Tests done on the roof of the lab building with bees free to seek flowers in rooftop planters and elsewhere also found a link between pollen shortage and increased leaf biting, the researchers report.

The notion that bee damage to a leaf could jump-start flowering originally struck coauthor Mark Mescher of ETH Zurich as a long shot. Yet in lab tests, tomato plants punctured five to 10 times by pollen-deprived bees bloomed 30 days earlier on average than undamaged plants. But the speed-up time varied by plant species. For instance, bee-nipped black mustard (Brassica nigra) bloomed only about 16 days early.

The bee-pestered plants’ acceleration is not entirely unprecedented. Some other forms of stress, including drought, skimpy nutrients and assault by leaf-eating insect pests, also have triggered early blooming, Mescher points out. But just what’s going on with the bee bites and how they might tap into the internal clock that triggers a plant to switch from leafing to flowering remain big questions.

So far, the best efforts of human scientists waiting with forceps and a razor on a lab rooftop to mimic bee activity in real time, bite by bite, on comparison plants have produced only modest acceleration in the black mustard, and no meaningful change in the tomatoes. So there might be something special in a bee bite.

In a happy accident, the outdoor trials attracted visits from two other Bombus species that checked out the plants on offer and also nicked holes in leaves. That confirms that leaf nibbling is not just some quirk of a commercial lineage of bees, although two long-time bumblebee watchers — Dave Goulson at the University of Sussex in England and Lynn Adler at the University of Massachusetts Amherst — say they’ve never noticed it.

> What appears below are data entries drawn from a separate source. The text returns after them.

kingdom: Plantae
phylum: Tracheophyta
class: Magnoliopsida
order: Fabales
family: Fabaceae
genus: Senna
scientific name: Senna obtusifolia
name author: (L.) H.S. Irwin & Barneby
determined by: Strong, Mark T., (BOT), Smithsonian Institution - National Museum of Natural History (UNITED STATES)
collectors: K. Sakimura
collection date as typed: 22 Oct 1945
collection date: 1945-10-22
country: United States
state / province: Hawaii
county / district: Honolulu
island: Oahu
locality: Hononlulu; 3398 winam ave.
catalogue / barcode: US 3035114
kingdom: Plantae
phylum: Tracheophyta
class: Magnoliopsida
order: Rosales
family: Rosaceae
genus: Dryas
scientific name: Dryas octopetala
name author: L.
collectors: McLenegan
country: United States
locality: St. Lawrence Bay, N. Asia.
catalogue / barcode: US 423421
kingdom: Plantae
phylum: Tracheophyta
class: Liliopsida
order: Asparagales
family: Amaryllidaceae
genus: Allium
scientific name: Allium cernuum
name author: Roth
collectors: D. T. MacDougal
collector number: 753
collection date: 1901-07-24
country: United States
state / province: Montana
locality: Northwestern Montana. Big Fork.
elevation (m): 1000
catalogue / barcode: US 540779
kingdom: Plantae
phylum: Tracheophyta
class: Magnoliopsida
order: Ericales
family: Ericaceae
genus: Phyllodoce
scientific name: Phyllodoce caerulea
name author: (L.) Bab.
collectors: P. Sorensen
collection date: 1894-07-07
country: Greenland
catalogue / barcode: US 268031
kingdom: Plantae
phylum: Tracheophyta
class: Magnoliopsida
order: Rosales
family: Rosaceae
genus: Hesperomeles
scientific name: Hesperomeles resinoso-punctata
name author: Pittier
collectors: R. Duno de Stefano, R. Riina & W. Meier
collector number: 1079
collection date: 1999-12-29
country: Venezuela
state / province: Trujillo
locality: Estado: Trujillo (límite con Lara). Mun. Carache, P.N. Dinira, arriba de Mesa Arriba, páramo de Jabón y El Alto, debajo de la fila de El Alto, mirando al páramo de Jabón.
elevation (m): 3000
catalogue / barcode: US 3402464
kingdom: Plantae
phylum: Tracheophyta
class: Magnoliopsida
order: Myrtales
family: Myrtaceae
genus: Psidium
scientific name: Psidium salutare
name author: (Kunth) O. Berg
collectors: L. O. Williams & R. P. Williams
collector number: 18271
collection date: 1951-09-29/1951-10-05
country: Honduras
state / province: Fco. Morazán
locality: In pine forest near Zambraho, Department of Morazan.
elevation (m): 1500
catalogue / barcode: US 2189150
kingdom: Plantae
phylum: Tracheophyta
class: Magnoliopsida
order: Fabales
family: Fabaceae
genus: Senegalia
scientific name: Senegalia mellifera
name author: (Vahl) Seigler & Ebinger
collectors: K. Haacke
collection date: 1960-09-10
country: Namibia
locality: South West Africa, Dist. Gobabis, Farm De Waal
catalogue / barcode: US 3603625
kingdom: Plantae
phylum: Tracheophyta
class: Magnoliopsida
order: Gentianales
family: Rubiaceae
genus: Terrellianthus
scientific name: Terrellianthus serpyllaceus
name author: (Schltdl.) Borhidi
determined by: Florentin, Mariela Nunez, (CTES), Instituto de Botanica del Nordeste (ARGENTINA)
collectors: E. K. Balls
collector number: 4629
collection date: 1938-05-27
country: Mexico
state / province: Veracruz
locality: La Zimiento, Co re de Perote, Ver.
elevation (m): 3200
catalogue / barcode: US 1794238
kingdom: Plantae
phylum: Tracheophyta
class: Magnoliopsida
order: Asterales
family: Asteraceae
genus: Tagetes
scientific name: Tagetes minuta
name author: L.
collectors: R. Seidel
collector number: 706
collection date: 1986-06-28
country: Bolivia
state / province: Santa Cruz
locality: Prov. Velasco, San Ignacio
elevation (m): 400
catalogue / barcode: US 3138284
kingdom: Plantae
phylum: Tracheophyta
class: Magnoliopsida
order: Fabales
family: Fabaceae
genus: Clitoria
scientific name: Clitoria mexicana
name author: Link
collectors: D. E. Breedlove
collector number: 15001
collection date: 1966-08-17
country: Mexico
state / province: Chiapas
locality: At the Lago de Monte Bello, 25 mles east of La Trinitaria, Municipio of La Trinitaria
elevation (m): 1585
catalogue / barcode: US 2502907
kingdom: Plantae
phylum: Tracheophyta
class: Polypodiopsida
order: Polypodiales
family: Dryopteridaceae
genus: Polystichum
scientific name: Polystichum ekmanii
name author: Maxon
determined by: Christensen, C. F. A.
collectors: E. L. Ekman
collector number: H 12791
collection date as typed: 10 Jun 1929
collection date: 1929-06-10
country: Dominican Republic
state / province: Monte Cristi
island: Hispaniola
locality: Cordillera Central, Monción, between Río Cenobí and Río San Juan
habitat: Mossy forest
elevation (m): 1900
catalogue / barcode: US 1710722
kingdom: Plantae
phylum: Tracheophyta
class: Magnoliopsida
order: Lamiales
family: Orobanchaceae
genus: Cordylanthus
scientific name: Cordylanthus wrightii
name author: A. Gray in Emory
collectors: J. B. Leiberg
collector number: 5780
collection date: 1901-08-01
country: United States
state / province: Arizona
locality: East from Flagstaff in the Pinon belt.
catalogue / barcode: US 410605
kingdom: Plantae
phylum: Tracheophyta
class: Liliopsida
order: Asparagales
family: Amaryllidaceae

Goulson says he’s fascinated by the idea. B. terrestris commonly cuts holes in plant parts, but in a slightly different context. Instead of groping for nectar through the natural openings of flowers, these and other bumblebees often just bite little holes through the outer wall of a flower for a sip. “I can imagine that hungry bees unable to find flowers might try biting leaves in desperation,” Goulson says. Flower biting might thus have evolved into leaf biting, though, as Mescher points out, it could have happened the opposite way, too.

With those intriguing ideas buzzing around, clearly now is a great time to go watch bees.